• **Page contents, transcribed**:
:::

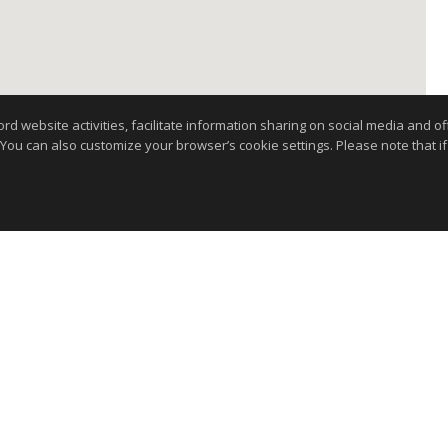
website activities, facilitate information sharing on social media and offe
 You can also customize your browser’s cookie settings. Please note that if 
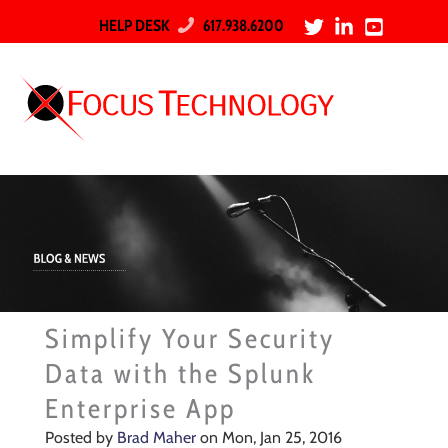
HELP DESK
617.938.6200
Simplify Your Security
Data with the Splunk
Enterprise App
Posted by
Brad Maher
on Mon, Jan 25, 2016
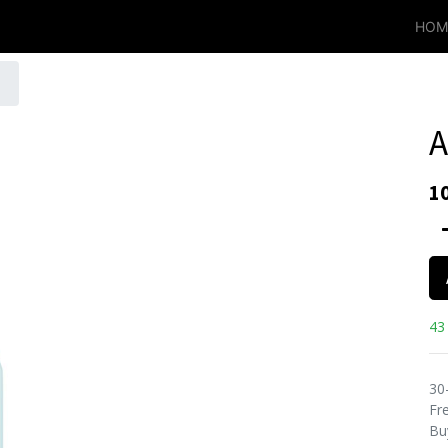
HOM
A
1
43 
30
Fre
Bu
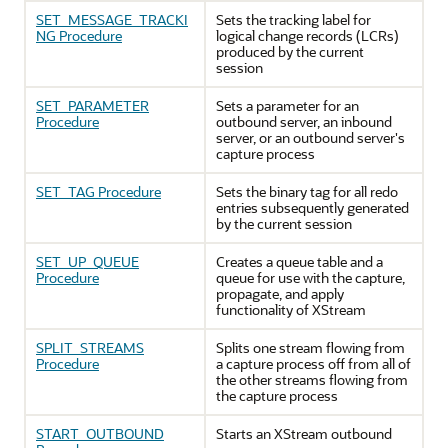
SET_MESSAGE_TRACKI
Sets the tracking label for
NG Procedure
logical change records (LCRs)
produced by the current
session
SET_PARAMETER
Sets a parameter for an
Procedure
outbound server, an inbound
server, or an outbound server's
capture process
SET_TAG Procedure
Sets the binary tag for all redo
entries subsequently generated
by the current session
SET_UP_QUEUE
Creates a queue table and a
Procedure
queue for use with the capture,
propagate, and apply
functionality of XStream
SPLIT_STREAMS
Splits one stream flowing from
Procedure
a capture process off from all of
the other streams flowing from
the capture process
START_OUTBOUND
Starts an XStream outbound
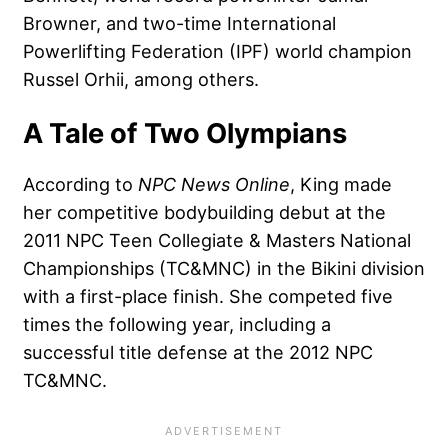
Browner, and two-time International
Powerlifting Federation (IPF) world champion
Russel Orhii, among others.
A Tale of Two Olympians
According to
NPC News Online
, King made
her competitive bodybuilding debut at the
2011 NPC Teen Collegiate & Masters National
Championships (TC&MNC) in the Bikini division
with a first-place finish. She competed five
times the following year, including a
successful title defense at the 2012 NPC
TC&MNC.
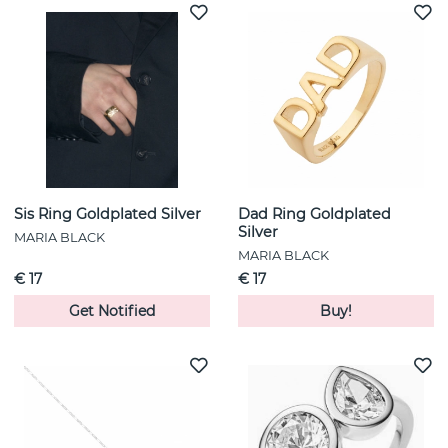
Sis Ring Goldplated Silver
Dad Ring Goldplated
Silver
MARIA BLACK
MARIA BLACK
€ 17
€ 17
Get Notified
Buy!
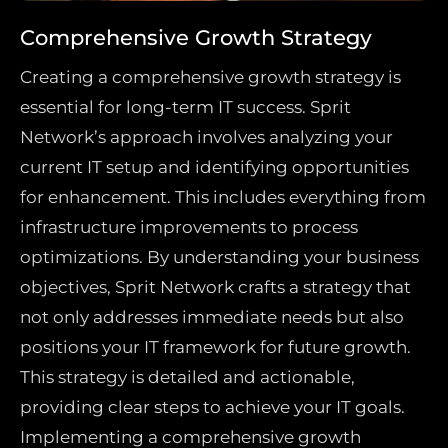
Comprehensive Growth Strategy
Creating a comprehensive growth strategy is
essential for long-term IT success. Sprit
Network’s approach involves analyzing your
current IT setup and identifying opportunities
for enhancement. This includes everything from
infrastructure improvements to process
optimizations. By understanding your business
objectives, Sprit Network crafts a strategy that
not only addresses immediate needs but also
positions your IT framework for future growth.
This strategy is detailed and actionable,
providing clear steps to achieve your IT goals.
Implementing a comprehensive growth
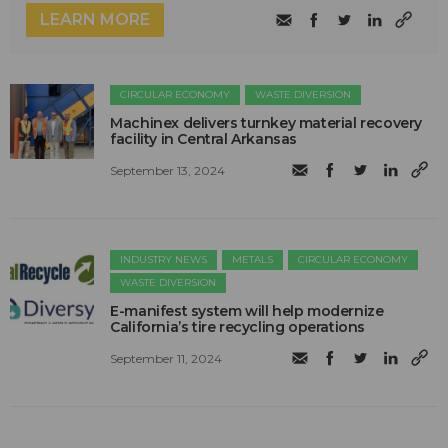
LEARN MORE
CIRCULAR ECONOMY
WASTE DIVERSION
Machinex delivers turnkey material recovery
facility in Central Arkansas
September 13, 2024
INDUSTRY NEWS
METALS
CIRCULAR ECONOMY
WASTE DIVERSION
E-manifest system will help modernize
California’s tire recycling operations
September 11, 2024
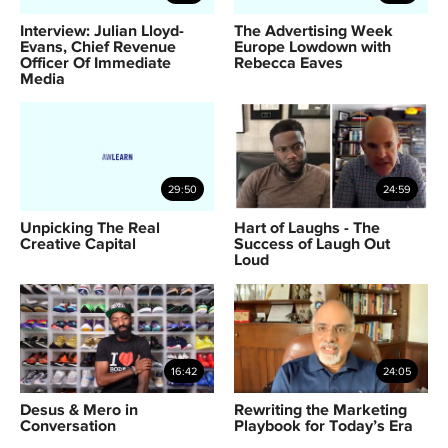
Interview: Julian Lloyd-
The Advertising Week
Evans, Chief Revenue
Europe Lowdown with
Officer Of Immediate
Rebecca Eaves
Media
29:50
24:59
Unpicking The Real
Hart of Laughs - The
Creative Capital
Success of Laugh Out
Loud
16:42
24:05
Desus & Mero in
Rewriting the Marketing
Conversation
Playbook for Today’s Era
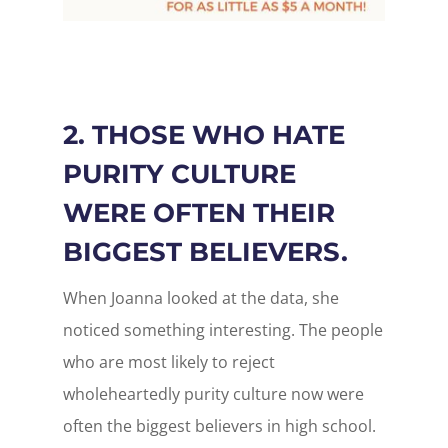
2. THOSE WHO HATE
PURITY CULTURE
WERE OFTEN THEIR
BIGGEST BELIEVERS.
When Joanna looked at the data, she
noticed something interesting. The people
who are most likely to reject
wholeheartedly purity culture now were
often the biggest believers in high school.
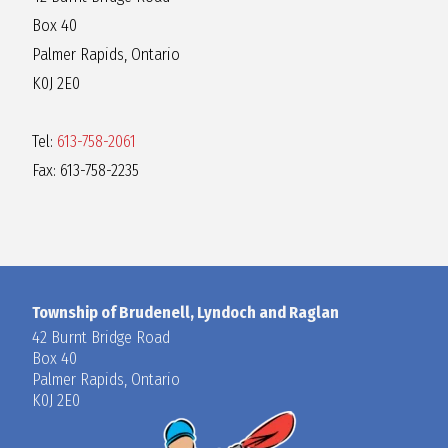
Box 40
Palmer Rapids, Ontario
K0J 2E0
Tel:
613-758-2061
Fax: 613-758-2235
Township of Brudenell, Lyndoch and Raglan
42 Burnt Bridge Road
Box 40
Palmer Rapids, Ontario
K0J 2E0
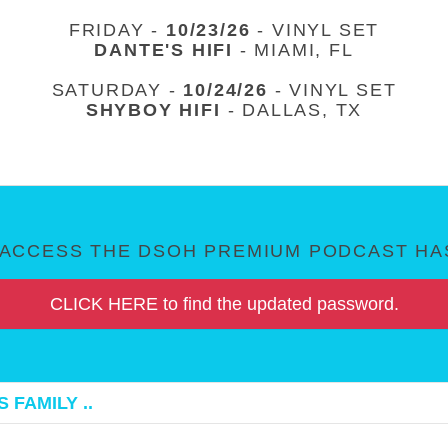
FRIDAY -
10/23/26
- VINYL SET
DANTE'S HIFI
- MIAMI, FL
SATURDAY -
10/24/26
- VINYL SET
SHYBOY HIFI
- DALLAS, TX
ACCESS THE DSOH PREMIUM PODCAST HAS
CLICK HERE to find the updated password.
 FAMILY ..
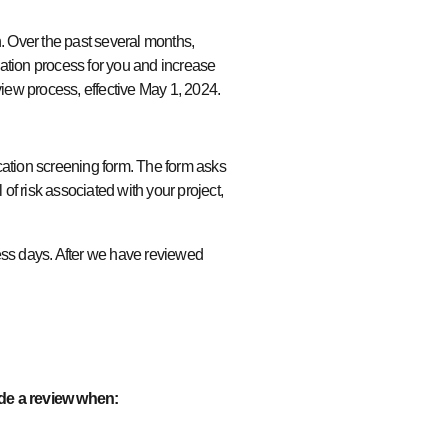
h. Over the past several months,
tion process for you and increase
eview process, effective May 1, 2024.
cation screening form. The form asks
of risk associated with your project,
ss days. After we have reviewed
de a review when:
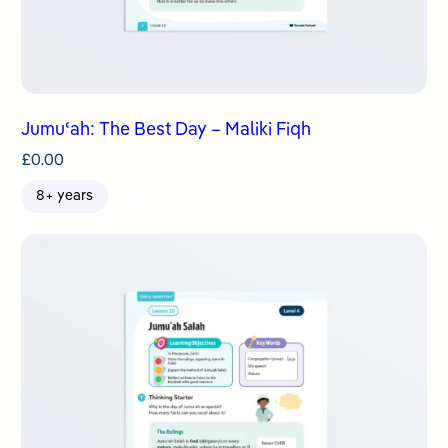
Jumuʿah: The Best Day – Maliki Fiqh
£
0.00
8+ years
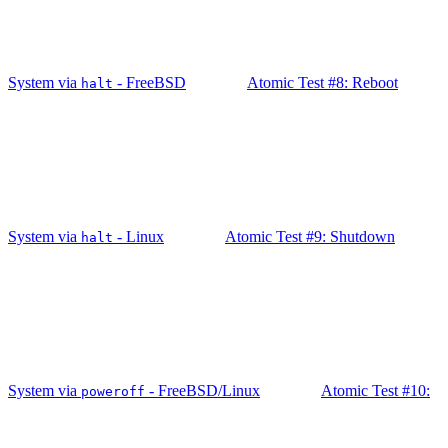
System via
- FreeBSD
Atomic Test #8: Reboot
halt
System via
- Linux
Atomic Test #9: Shutdown
halt
System via
- FreeBSD/Linux
Atomic Test #10:
poweroff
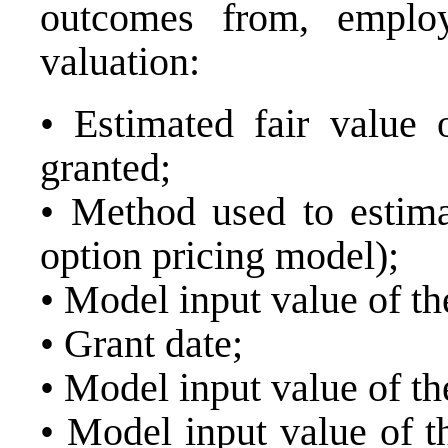
outcomes from, employ
valuation:
• Estimated fair value 
granted;
• Method used to estimat
option pricing model);
• Model input value of the
• Grant date;
• Model input value of th
• Model input value of t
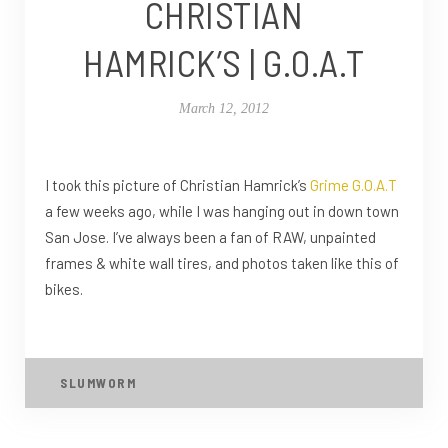
CHRISTIAN
HAMRICK’S | G.O.A.T
March 12, 2012
I took this picture of Christian Hamrick’s
Grime G.O.A.T
a few weeks ago, while I was hanging out in down town
San Jose. I’ve always been a fan of RAW, unpainted
frames & white wall tires, and photos taken like this of
bikes.
SLUMWORM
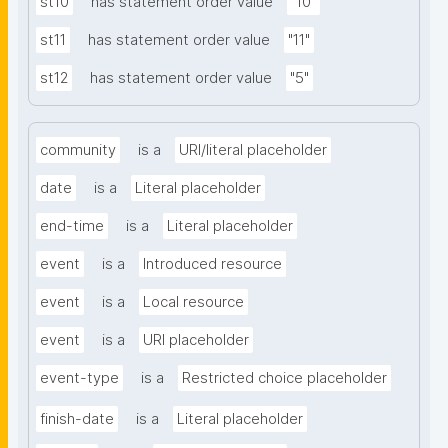
st10
has statement order value
"10"
st11
has statement order value
"11"
st12
has statement order value
"5"
community
is a
URI/literal placeholder
date
is a
Literal placeholder
end-time
is a
Literal placeholder
event
is a
Introduced resource
event
is a
Local resource
event
is a
URI placeholder
event-type
is a
Restricted choice placeholder
finish-date
is a
Literal placeholder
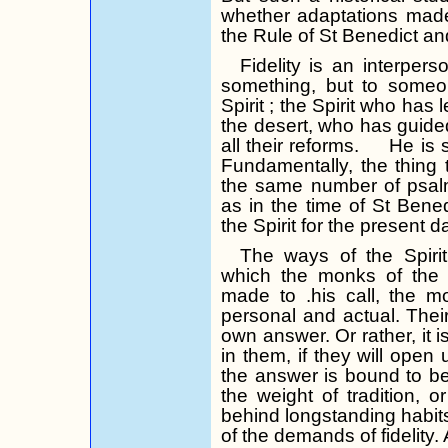
whether adaptations made t
the Rule of St Benedict and
Fidelity is an interperso
something, but to someo
Spirit ;
the Spirit who has l
the desert, who has guided
all their reforms.
He is s
Fundamentally, the thing t
the same number of psal
as in the time of St Benedi
the Spirit for the present d
The ways of the Spiri
which the monks of the f
made to .his call, the m
personal and actual. Their 
own answer. Or rather, it is 
in them, if they will open 
the answer is bound to be
the weight of tradition, o
behind longstanding habits
of the demands of fidelity. Al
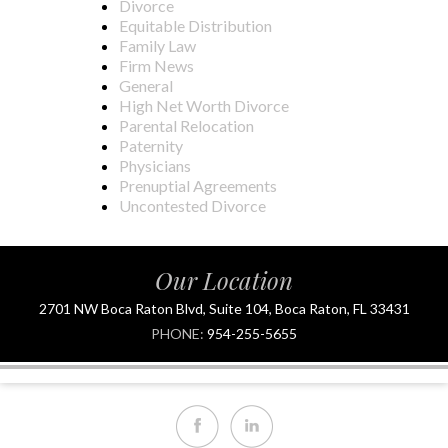
Divorce
Equitable Distribution
Family Law
Firm News
General
High Net Worth Divorce
Parental Relocation
Paternity
Physicians
Prenuptial Agreements
Uncontested Divorce
Our Location
2701 NW Boca Raton Blvd, Suite 104, Boca Raton, FL 33431
PHONE:
954-255-5655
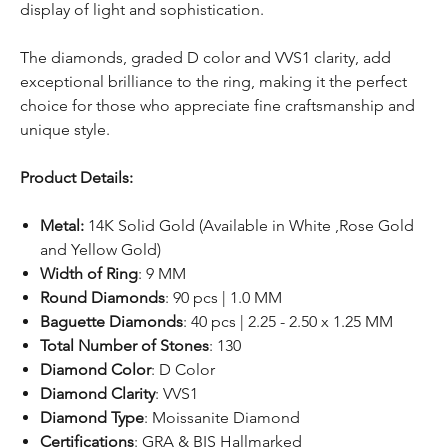
display of light and sophistication.
The diamonds, graded D color and VVS1 clarity, add
exceptional brilliance to the ring, making it the perfect
choice for those who appreciate fine craftsmanship and
unique style.
Product Details:
Metal:
14K Solid Gold (Available in White ,Rose Gold
and Yellow Gold)
Width of Ring
: 9 MM
Round Diamonds
: 90 pcs | 1.0 MM
Baguette Diamonds
: 40 pcs | 2.25 - 2.50 x 1.25 MM
Total Number of Stones
: 130
Diamond Color
: D Color
Diamond Clarity
: VVS1
Diamond Type
: Moissanite Diamond
Certifications
: GRA & BIS Hallmarked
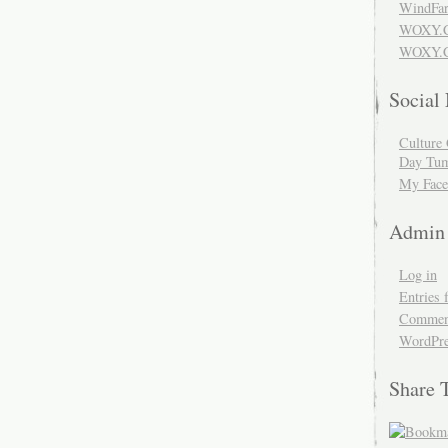
WindFar
WOXY.
WOXY.C
Social
Culture 
Day Tum
My Face
Admin
Log in
Entries 
Comment
WordPre
Share 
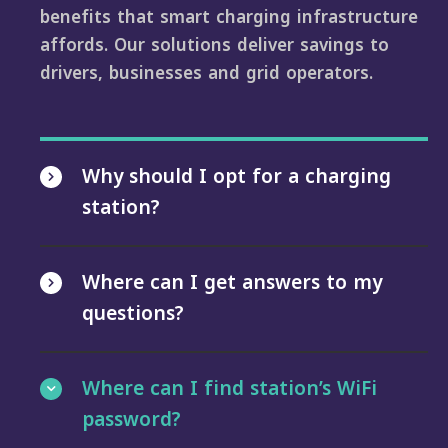
benefits that smart charging infrastructure
affords. Our solutions deliver savings to
drivers, businesses and grid operators.
Why should I opt for a charging
station?
Where can I get answers to my
questions?
Where can I find station’s WiFi
password?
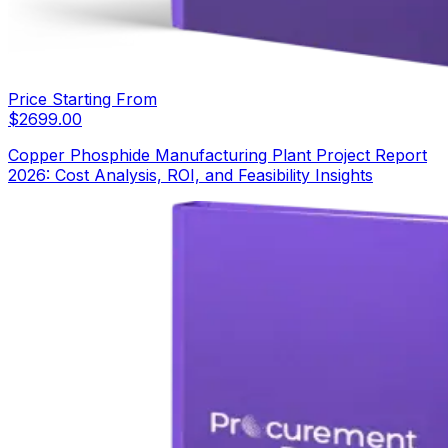
Price Starting From
$
2699.00
Copper Phosphide Manufacturing Plant Project Report
2026: Cost Analysis, ROI, and Feasibility Insights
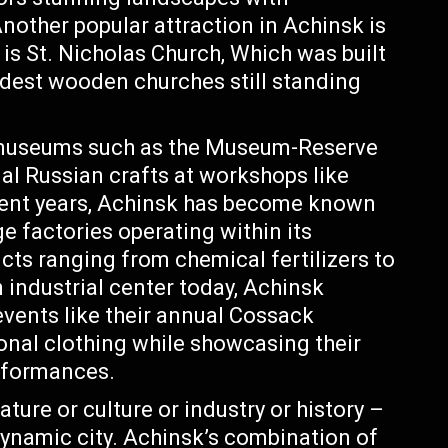
Another popular attraction in Achinsk is
e is St. Nicholas Church, Which was built
ldest wooden churches still standing
 museums such as the Museum-Reserve
al Russian crafts at workshops like
cent years, Achinsk has become known
rge factories operating within its
cts ranging from chemical fertilizers to
 industrial center today, Achinsk
events like their annual Cossack
ional clothing while showcasing their
rformances.
ature or culture or industry or history –
dynamic city. Achinsk’s combination of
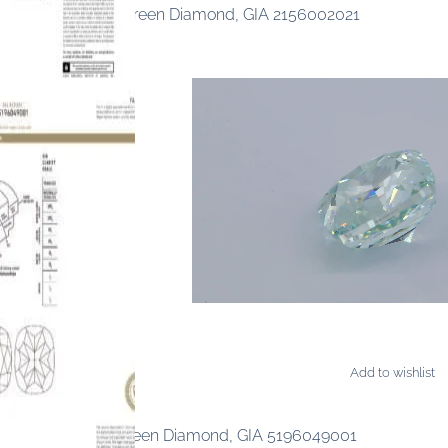
ancy Light Yellow-Green Diamond, GIA 2156002021
Add to wishlist
AMONDS
ncy Intense Blue-Green Diamond, GIA 5196049001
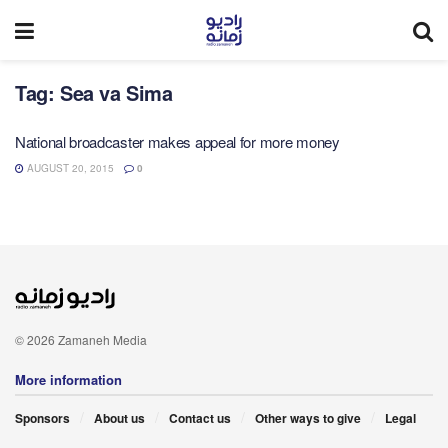
Tag:
Sea va Sima
National broadcaster makes appeal for more money
AUGUST 20, 2015
0
© 2026 Zamaneh Media
More information
Sponsors
About us
Contact us
Other ways to give
Legal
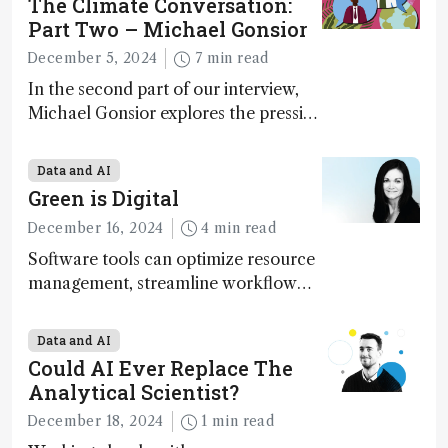
The Climate Conversation:
Part Two – Michael Gonsior
December 5, 2024
7 min read
In the second part of our interview,
Michael Gonsior explores the pressing
challenges in carbon cycle research,
transformative tools and
Data and AI
technologies, as well as analytical
Green is Digital
glimmers of hope
December 16, 2024
4 min read
Software tools can optimize resource
management, streamline workflow
processes, predict outcomes, and
optimize experimental conditions –
Data and AI
contributing to more sustainable
Could AI Ever Replace The
laboratory operations
Analytical Scientist?
December 18, 2024
1 min read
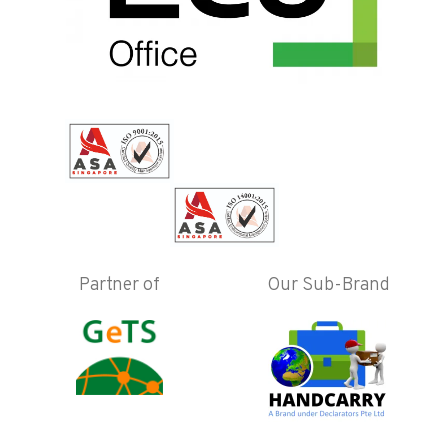
Partner of
Our Sub-Brand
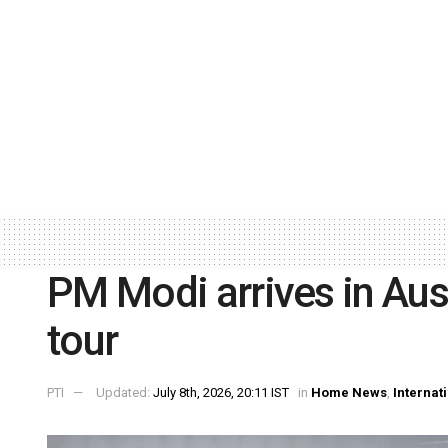
PM Modi arrives in Aust
tour
PTI
Updated:
July 8th, 2026, 20:11 IST
in
Home News
,
Internat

:::

• **Work task**: Reproduce the part of the records that runs from their start through the line containing "Starts an XStream outbound", including that line, and leave the pictures out.

• **Result**:
website activities, facilitate information sharing on social media and offe
 You can also customize your browser’s cookie settings. Please note that if 
HELP DESK
617.938.6200
Simplify Your Security
Data with the Splunk
Enterprise App
Posted by
Brad Maher
on Mon, Jan 25, 2016
HOM
A
1
43 
30
Fre
Bu
SET_MESSAGE_TRACKI
Sets the tracking label for
NG Procedure
logical change records (LCRs)
produced by the current
session
SET_PARAMETER
Sets a parameter for an
Procedure
outbound server, an inbound
server, or an outbound server's
capture process
SET_TAG Procedure
Sets the binary tag for all redo
entries subsequently generated
by the current session
SET_UP_QUEUE
Creates a queue table and a
Procedure
queue for use with the capture,
propagate, and apply
functionality of XStream
SPLIT_STREAMS
Splits one stream flowing from
Procedure
a capture process off from all of
the other streams flowing from
the capture process
START_OUTBOUND
Starts an XStream outbound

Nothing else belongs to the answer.